▶ [Enunciado da tarefa] No trecho sobre a judicialização da política em Cabo Verde, em que três casos a líder do PAICV recorreu aos tribunais? Responda, por favor, numa só frase.

▶ [Trecho fornecido]
········
Gil Évora | Expresso das Ilhar |
opinião
O maior partido da oposição,
através da sua presidente, Janira Hopffer Almada, e numa lógica sem
precedentes, tem procurado que eventuais conflitos que relevam de decisões
políticas, em vez de serem dirimidos nos espaços da política (Parlamento por
exemplo) ou no limite, pelo sufrágio directo, passem a ser resolvidos pelos
tribunais, expondo claramente o seu Partido à acusação pública de estar a
judicializar a política em Cabo Verde.
Nunca neste Cabo Verde
democrático, qualquer outro partido apresentara, tantas queixas contra medidas
de natureza legislativa tomadas ou pelo governo ou pelo parlamento. Janira
Almada, porventura na falta de argumentos políticos, lançou agora esta moda
nefasta, ao propor que sejam os tribunais a ajuizar sobre o mérito de medidas
que vão sendo tomadas, o que nos parece claramente enquadrar-se na lógica de
judicialização da política em Cabo Verde. A verdade é que passados quase 30
anos sobre a instalação da democracia, há gente que ainda não percebeu que a
independência e a separação de poderes em Cabo Verde foi e é condição basilar
do estado de direito e, como já dizia alguém, “ à política o que é da política
e à justiça o que é da justiça”. Não parece no entanto ser este o entendimento
da líder do PAICV tal a frequência com que tem-se socorrido dos tribunais
(SOFA, Mercado do Côco e agora Banca Furada) facto que, ao mesmo tempo banaliza
o acto judicial e empobrece a contribuição de um partido do arco da governação
que não merecia estar, por dá cá aquela palha, nas secretarias dos tribunais a
queixar-se de qualquer coisa ou de alguém, permanentemente.
········
▶ [Informação fornecida]
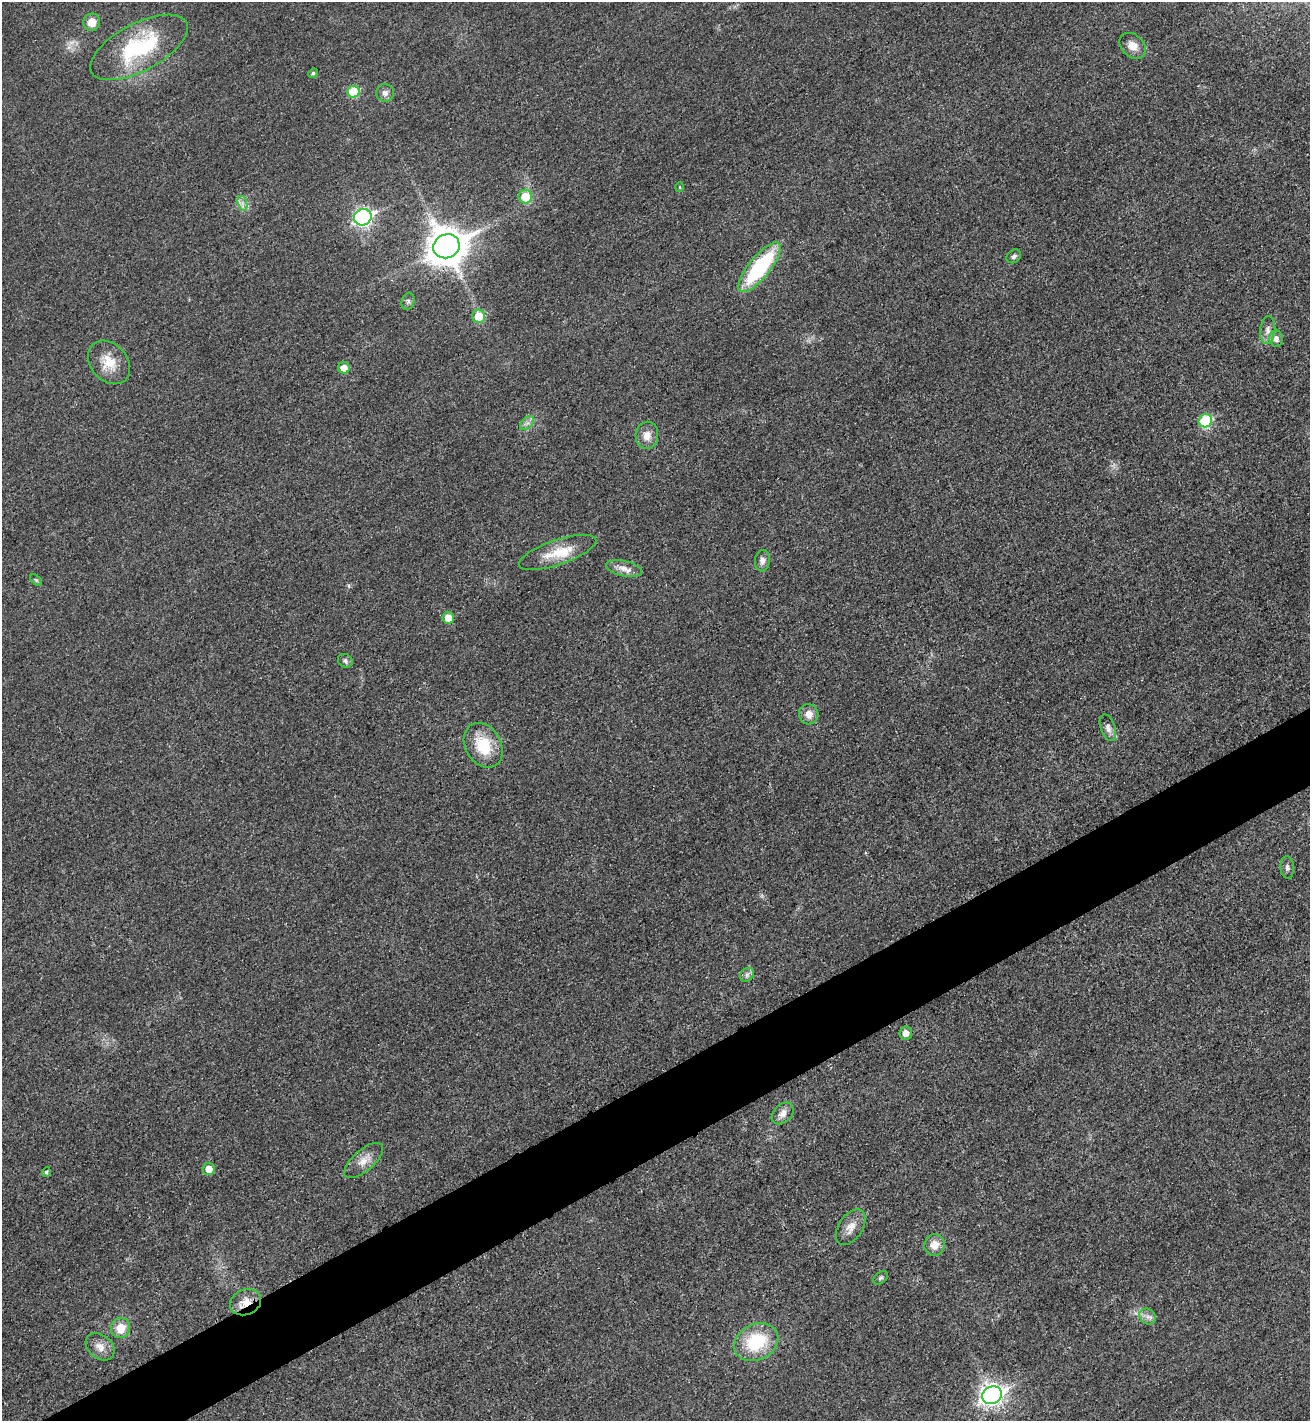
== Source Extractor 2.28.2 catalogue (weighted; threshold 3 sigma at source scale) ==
········
▶ [Resposta ao problema] A líder do PAICV recorreu aos tribunais nos casos SOFA, Mercado do Côco e Banca Furada.